The failure of 'levelling-up'

In the Guardian there is yet more evidence that the so-called 'levelling-up' agenda promoted by Boris Johnson, is just more political hot air designed to disguise the self-interested distribution of public money.

I wrote on Thursday, how the Tories deliberately misled people in Wales over the way that Prosperity funding would be distributed, with the result that more money has gone to Tory held seats at the expense of more deprived areas. Now the Guardian reveals that Tory-voting south-east of England, the most affluent region in Britain outside London, last year received almost twice as much money as the north-east from the government’s levelling up fund aimed at boosting deprived areas.

They say projects in the south-east benefited from £9.2m from the fund in the year to 31 March 2022. By comparison, the north-east only received £4.9m, despite being the poorest region in Britain by disposable household income:

The £4.8bn fund is under scrutiny over its failure to date to deliver to some of the poorest areas of the country. There are also questions over the criteria for allocating money after the former chancellor, Rishi Sunak, told an audience that he changed funding formulas to divert money from “deprived urban areas”.
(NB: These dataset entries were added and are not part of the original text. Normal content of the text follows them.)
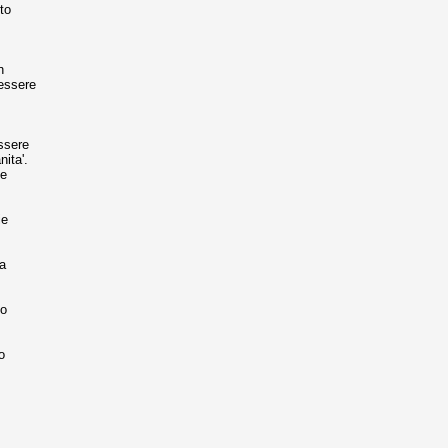
to
n
 essere
essere
ita'.
 e
ie
 a
to
o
Ministers want the multi-billion pound fund to provide a cash boost to some of the poorest areas of the UK, but the new figures obtained under freedom of information laws reveal that just £107.4m of funds were delivered in the year to 31 March 2022.

Jack Shaw, a researcher into local government who obtained the new figures, said: “With less than 3% of the levelling up fund having been spent in its first year, the rhetoric of levelling up hasn’t matched the reality.

“The government needs to be clear about why that is the case and why [the north-east] despite the focus on correcting regional imbalances, has received less than 5% of the fund’s spending to date.”

Initially, it was hoped that £600m would be delivered in 2021/22 by the fund. The figure was revised downwards to £200m, but not even that target has been hit.

It doesn't help of course that the methodology for allocating awards does not use deprivation levels to rank areas for priority funding, and that some of the poorest communities have so far missed out in levelling up awards. Anybody would think the government was not sincere in wanting to help these areas.